What does Dick Cheney do when the intel analysts don't tell him what he wants to hear? He has a fit and tries to bully the analyst into telling him what he wants to hear:
It is Cheney's display of anger at the CIA findings that is disturbing here. How long has this been going on? Cheney even went to visit the CIA headquarters in Langley at one point before the war. Was he growling at the analysts and trying to make them say what he wanted them to say? In the intelligence business, an analyst who tells politicians what they want to hear rather than the truth is called a "weasel." How many CIA analysts were turned into weasels by Cheney's bluster and implied threats? Why would the US electorate want a man in office who is so out of touch with reality that he "blows up" when someone speaks the truth around him?And Cole reprints the email of a correspondent who knows whereof he speaks:
David K. Moore writes:Yep. Knowing a little history fills me with such confidence that the bAdministration is doing the right thing." I have to bring something up about the analogy to the Red Army Faction. I was in college in Germany 75-76, when Baader and Meinhoff were killed (or committed suicide). What happened to Germany due to their actions is a cautionary tale for America. Part of their philosophy was to create a fascist government backlash through oppression, which in turn would lead to the fall of the Federal German Republic. Quite a miscalculation, seeing as how Germans have a history of putting up with oppression--think of the saying Zucht und Ordnung.[emphasis added --LRC]
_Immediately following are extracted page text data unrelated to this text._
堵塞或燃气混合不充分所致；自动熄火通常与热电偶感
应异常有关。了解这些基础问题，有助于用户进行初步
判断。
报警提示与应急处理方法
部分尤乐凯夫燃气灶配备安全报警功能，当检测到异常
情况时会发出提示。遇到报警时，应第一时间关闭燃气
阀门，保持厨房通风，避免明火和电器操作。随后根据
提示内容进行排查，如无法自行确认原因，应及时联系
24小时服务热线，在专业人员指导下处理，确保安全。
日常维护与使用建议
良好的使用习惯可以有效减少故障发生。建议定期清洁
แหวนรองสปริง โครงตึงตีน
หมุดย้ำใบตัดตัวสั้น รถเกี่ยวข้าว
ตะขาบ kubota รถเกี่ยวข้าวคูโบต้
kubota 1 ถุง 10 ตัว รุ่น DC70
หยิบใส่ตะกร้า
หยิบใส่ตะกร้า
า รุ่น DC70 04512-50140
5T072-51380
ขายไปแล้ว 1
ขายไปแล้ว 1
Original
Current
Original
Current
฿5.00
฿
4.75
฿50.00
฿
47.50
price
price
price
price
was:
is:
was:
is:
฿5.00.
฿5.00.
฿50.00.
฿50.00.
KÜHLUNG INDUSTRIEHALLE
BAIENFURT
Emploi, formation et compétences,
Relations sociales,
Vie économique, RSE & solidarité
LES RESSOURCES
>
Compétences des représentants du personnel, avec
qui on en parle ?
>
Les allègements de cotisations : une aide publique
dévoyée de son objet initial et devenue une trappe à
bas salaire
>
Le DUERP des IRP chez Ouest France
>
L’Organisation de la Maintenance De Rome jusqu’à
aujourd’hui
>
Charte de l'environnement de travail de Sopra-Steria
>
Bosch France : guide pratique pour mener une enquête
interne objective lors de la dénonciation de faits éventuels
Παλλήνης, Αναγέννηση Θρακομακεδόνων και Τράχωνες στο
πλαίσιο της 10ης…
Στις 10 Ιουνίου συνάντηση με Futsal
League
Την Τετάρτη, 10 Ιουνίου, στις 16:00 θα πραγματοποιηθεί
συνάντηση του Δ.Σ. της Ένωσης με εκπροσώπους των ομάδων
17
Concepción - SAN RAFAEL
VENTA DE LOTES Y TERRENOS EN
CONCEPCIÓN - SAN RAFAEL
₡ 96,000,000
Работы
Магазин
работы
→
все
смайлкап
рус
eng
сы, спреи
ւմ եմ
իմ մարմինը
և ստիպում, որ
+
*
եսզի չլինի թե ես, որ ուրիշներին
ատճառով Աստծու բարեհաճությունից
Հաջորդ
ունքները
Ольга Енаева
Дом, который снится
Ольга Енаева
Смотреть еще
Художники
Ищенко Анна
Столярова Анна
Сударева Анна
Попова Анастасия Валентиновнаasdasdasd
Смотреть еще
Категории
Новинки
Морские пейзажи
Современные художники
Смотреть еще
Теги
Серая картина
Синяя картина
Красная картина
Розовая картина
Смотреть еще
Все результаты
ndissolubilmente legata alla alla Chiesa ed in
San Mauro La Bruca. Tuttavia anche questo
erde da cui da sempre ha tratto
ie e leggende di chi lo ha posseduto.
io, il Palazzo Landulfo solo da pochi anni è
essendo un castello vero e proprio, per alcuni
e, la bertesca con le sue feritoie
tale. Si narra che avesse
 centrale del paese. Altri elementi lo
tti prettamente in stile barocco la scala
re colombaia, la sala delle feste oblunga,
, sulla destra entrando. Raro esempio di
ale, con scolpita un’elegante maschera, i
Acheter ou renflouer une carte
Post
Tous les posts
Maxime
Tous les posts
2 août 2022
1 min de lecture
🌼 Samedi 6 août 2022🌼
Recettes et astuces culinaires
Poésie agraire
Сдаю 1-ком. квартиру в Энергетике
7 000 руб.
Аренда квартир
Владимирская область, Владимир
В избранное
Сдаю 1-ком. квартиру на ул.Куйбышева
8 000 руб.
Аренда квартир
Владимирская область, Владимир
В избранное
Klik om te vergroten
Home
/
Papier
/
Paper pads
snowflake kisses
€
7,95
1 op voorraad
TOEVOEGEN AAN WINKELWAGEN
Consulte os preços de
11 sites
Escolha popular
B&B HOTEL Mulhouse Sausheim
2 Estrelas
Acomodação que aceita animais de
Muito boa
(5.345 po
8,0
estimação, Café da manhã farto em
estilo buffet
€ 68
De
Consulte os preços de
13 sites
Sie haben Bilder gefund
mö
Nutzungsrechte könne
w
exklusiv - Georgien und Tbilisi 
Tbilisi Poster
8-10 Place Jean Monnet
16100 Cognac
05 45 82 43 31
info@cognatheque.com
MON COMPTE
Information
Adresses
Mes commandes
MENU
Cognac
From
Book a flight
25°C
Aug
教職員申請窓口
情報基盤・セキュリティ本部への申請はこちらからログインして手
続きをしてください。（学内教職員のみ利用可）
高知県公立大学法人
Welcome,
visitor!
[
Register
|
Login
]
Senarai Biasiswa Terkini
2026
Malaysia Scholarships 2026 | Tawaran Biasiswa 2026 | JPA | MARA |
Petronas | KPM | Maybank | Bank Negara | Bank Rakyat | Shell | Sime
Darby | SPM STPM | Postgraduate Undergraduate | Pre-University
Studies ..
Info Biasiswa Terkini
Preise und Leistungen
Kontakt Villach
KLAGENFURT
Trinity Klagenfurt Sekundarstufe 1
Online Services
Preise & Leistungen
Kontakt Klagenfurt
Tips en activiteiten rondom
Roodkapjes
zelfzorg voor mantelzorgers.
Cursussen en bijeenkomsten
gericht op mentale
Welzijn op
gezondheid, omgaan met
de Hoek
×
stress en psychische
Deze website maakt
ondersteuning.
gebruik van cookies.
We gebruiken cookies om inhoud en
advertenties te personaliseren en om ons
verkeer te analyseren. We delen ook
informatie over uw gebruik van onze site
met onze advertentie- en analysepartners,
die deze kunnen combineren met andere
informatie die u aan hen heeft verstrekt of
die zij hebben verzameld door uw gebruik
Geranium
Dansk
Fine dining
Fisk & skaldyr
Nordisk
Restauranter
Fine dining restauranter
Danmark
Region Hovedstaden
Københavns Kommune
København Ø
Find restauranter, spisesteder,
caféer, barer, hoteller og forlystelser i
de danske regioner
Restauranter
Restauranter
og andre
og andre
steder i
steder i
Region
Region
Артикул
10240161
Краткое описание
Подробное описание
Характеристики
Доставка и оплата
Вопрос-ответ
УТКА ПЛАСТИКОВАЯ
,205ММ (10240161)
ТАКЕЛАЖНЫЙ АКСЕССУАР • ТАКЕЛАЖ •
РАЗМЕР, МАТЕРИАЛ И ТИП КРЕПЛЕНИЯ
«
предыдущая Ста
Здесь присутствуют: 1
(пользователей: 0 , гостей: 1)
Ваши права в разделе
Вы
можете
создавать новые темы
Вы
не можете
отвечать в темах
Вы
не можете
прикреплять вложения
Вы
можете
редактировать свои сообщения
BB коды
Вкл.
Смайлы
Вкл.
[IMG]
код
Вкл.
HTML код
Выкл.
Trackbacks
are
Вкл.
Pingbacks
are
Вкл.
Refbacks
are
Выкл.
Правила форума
The government passed the law Gefahr in Verzug, which gave them the right to search, detain and seize for being a "threat in the making." Sound familiar? Germans had to register with the local police where they worked and lived. Quite a few laws like this were passed but, interestingly, the terrorists never violated them. They created false names and registered under them. They also had the help of the East German Stasi. I lived in Berlin and people are unaware Germans could get off the subway in East Berlin. The third largest Turkish population was West Berlin and you could always spot the illegals coming in through the subway. Kind of like how the Mexicans keep infiltrating unchecked.
One last analogy is the personal information the Germans collected. They had the world's largest computer dedicated to tracking down the RAF. Information on their favorite cars, cigarettes, etc., were kept and run against other people buying these products.
In other words, I experienced the PATRIOT Act in the original 1970s German version."